De plus, des substances présentes dans les matériaux servant à l’emballage, au transport et à la conservation des aliments, telles que des perturbateurs endocriniens, migreraient dans les aliments avec lesquels ils sont en contact et augmenteraient ainsi le risque de « cancers endocriniens et de maladies métaboliques, telles que le diabète et l’obésité ».

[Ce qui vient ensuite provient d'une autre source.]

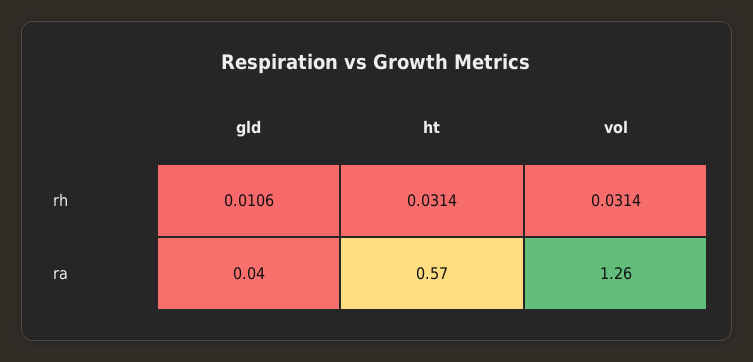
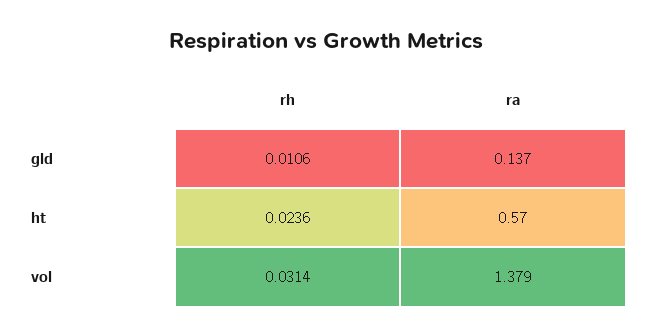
  {
    "gld": {
      "rh": 0.0106,
-     "ra": 0.04
+     "ra": 0.137
    },
    "ht": {
-     "rh": 0.0314,
+     "rh": 0.0236,
      "ra": 0.57
    },
    "vol": {
      "rh": 0.0314,
-     "ra": 1.26
+     "ra": 1.379
    }
  }

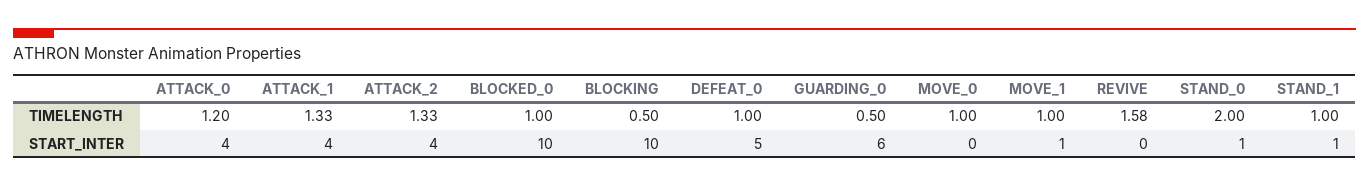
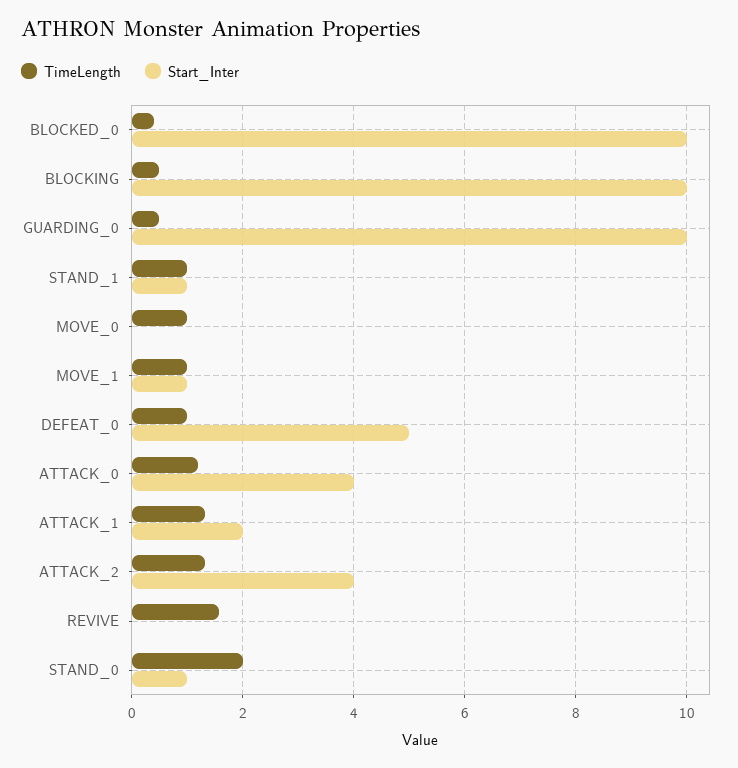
  {
    "TIMELENGTH": {
      "ATTACK_0": 1.2,
      "ATTACK_1": 1.33,
      "ATTACK_2": 1.33,
-     "BLOCKED_0": 1,
+     "BLOCKED_0": 0.4,
      "BLOCKING": 0.5,
      "DEFEAT_0": 1,
      "GUARDING_0": 0.5,
      "MOVE_0": 1,
      "MOVE_1": 1,
      "REVIVE": 1.58,
      "STAND_0": 2,
      "STAND_1": 1
    },
    "START_INTER": {
      "ATTACK_0": 4,
-     "ATTACK_1": 4,
+     "ATTACK_1": 2,
      "ATTACK_2": 4,
      "BLOCKED_0": 10,
      "BLOCKING": 10,
      "DEFEAT_0": 5,
-     "GUARDING_0": 6,
+     "GUARDING_0": 10,
      "MOVE_0": 0,
      "MOVE_1": 1,
      "REVIVE": 0,
      "STAND_0": 1,
      "STAND_1": 1
    }
  }

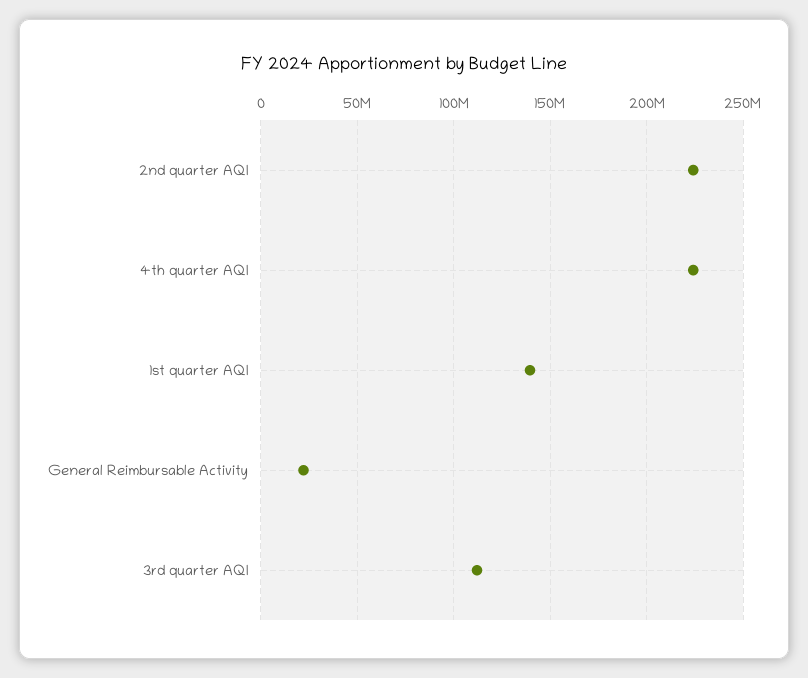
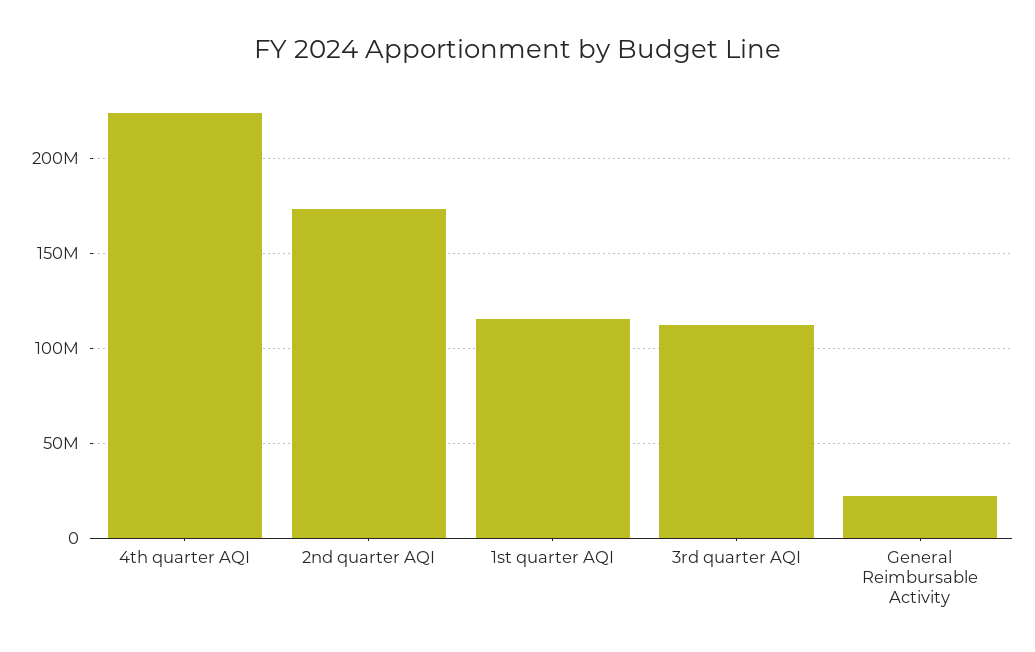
  {
-   "2nd quarter AQI": 225000000,
+   "2nd quarter AQI": 175000000,
    "4th quarter AQI": 225000000,
-   "1st quarter AQI": 140000000,
+   "1st quarter AQI": 115000000,
    "General Reimbursable Activity": 20000000,
    "3rd quarter AQI": 110000000
  }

« Présentement, les données indiquent que les aliments ultratransformés ont de multiples effets [néfastes] sur le corps. Des études ont en effet montré des liens entre la consommation de ces aliments et l’obésité, le diabète, le syndrome métabolique, l’hypertension, l’inflammation de l’intestin, le cancer, et maintenant la mortalité. Cela est probablement lié au fait que leur composition et leur préparation présentent plusieurs problèmes. Ils ont tendance à être riches en sucres, en sel ou en gras trans saturés et à contenir des additifs qui incitent les gens à consommer au-delà de leurs besoins », souligne Jean-Claude Moubarac, professeur au Département de nutrition de l’Université de Montréal.

Autres facteurs

 

« Mais au-delà du contenu élevé en sucre, en gras et en sel, il faut s’interroger sur les autres ingrédients et les autres facteurs qui influencent notre comportement alimentaire et de consommateur. Les aliments ultratransformés sont attrayants par leur forme, leur emballage, le marketing qui les met en valeur, leur coût abordable, leur accessibilité et leur longue durée de vie. Toutes ces caractéristiques ne sont pas toujours présentes pour les fruits et les légumes », renchérit-il.

En vertu du principe de précaution, la France a introduit dans sa politique nutritionnelle de santé publique 2018-2022 l’objectif de réduire de 20 % la consommation d’aliments ultratransformés entre 2018 et 2021, soulignent les auteurs de l’article. « Ici, Santé Canada considère que nous ne disposons pas d’assez de données probantes pour [condamner] les aliments ultratransformés sans nous attirer des poursuites judiciaires par l’industrie agroalimentaire », explique M. Moubarac avant d’ajouter que, pour le moment, le nouveau Guide alimentaire canadien se limite à recommander aux citoyens « de cuisiner » au lieu d’acheter des aliments déjà préparés.